Why?  Why do we fall into such marital defilement?  Jesus gave the answer when he was here on earth.  In Matthew 15, when dealing with the Pharisees’ tradition about the washing of hands, Jesus talked about the source of defilement.  Jesus told them that they acted like defilement started on the outside and worked its way into the inside of man.  But Jesus said it’s the other way around.  Jesus went through a list of sins in Matthew 15:19 that included both adultery and fornication.  And he said those evils come out of the heart of man and that’s what defiles a person.  And so, when today’s verse talks about how adultery and fornication defile the marriage bed, recognize how the defiling is happening.  It’s not that doing those sins will then defile your heart.  No, you do those sins because your heart is defiled, and that defilement is spilling over into people’s marriage beds.

For this command then to be given to the church, says that we need to reckon with the reality that born-again Christians still have struggles of the heart.  Yes, for the born again Christian there has been a real change inside them.  But until we go to be with the Lord in glory, we will still have struggles of the heart.  There yet remains some corruption in our hearts.  I don’t say this so that we just throw up our hands and say I guess we’ll have to accept in defeat that there will be such sexual sin among Christians.  God forbid!  Rather, we need to be reminded that Jesus not only exposed that this is a problem of the heart, but that Jesus came to solve our problems of the heart.  He is the Great Physician.  Yet, Jesus’ work of sanctifying hearts is something that is ongoing for the Christian life this side of glory.  So, we need to be reminded of this remaining corruption in our hearts to promote humility within us and be driven daily back to Jesus.  We need to be on guard thinking that we stand lest we fall.  Remember, pride comes before a fall. We need to be reminded today of the real temptation that is before Christians too, because our hearts are not yet perfected.  So, we can be watching and praying for help from above in the midst of these powerful temptations.

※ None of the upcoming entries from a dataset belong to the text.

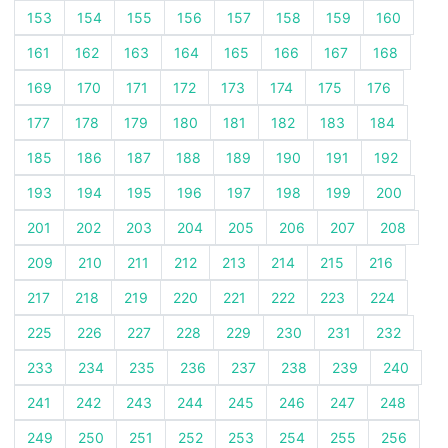
153
154
155
156
157
158
159
160
161
162
163
164
165
166
167
168
169
170
171
172
173
174
175
176
177
178
179
180
181
182
183
184
185
186
187
188
189
190
191
192
193
194
195
196
197
198
199
200
201
202
203
204
205
206
207
208
209
210
211
212
213
214
215
216
217
218
219
220
221
222
223
224
225
226
227
228
229
230
231
232
233
234
235
236
237
238
239
240
241
242
243
244
245
246
247
248
249
250
251
252
253
254
255
256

These sins today against marriage illustrate the bigger point that the book of Hebrews has been making.  This is one example of the concern Hebrews keeps raising.  Hebrews has been telling us we need to continue in the faith from the heart (10:22).  The alternative is to harden our heart and turn away from faith in God (3:8, 12).  May we recognize the sinfulness of sin.  Sins against marriage are sins that start from the heart.  Instead of indulging them and feeding them, may we each day reaffirm that God’s ways are true, and good, and beautiful.  May we lament each day over those remaining sinful desires that we see in our hearts.  As we daily come to an honest recognition of the temptation of such sins, the remedy is to lean more into Jesus.  Trust in his grace more.  Repent more specifically. Look afresh to him for help.  Remember, we have his sympathy as the Great High Priest who was tempted in every sort of way that we are.  On this issue, may we especially pray for him to shape both our thoughts and our desires to see the value and beauty of the institution of marriage.  May that bend our wills more and more to seek the purity of ourselves and our fellow saints.

This then too is part of the Christian pilgrimage of faith.  We fight in faith against that old, hard-hearted man, looking forward to the day of Christ when finally that victory will be complete.  Let us go again now in prayer today for help on the way.  Amen.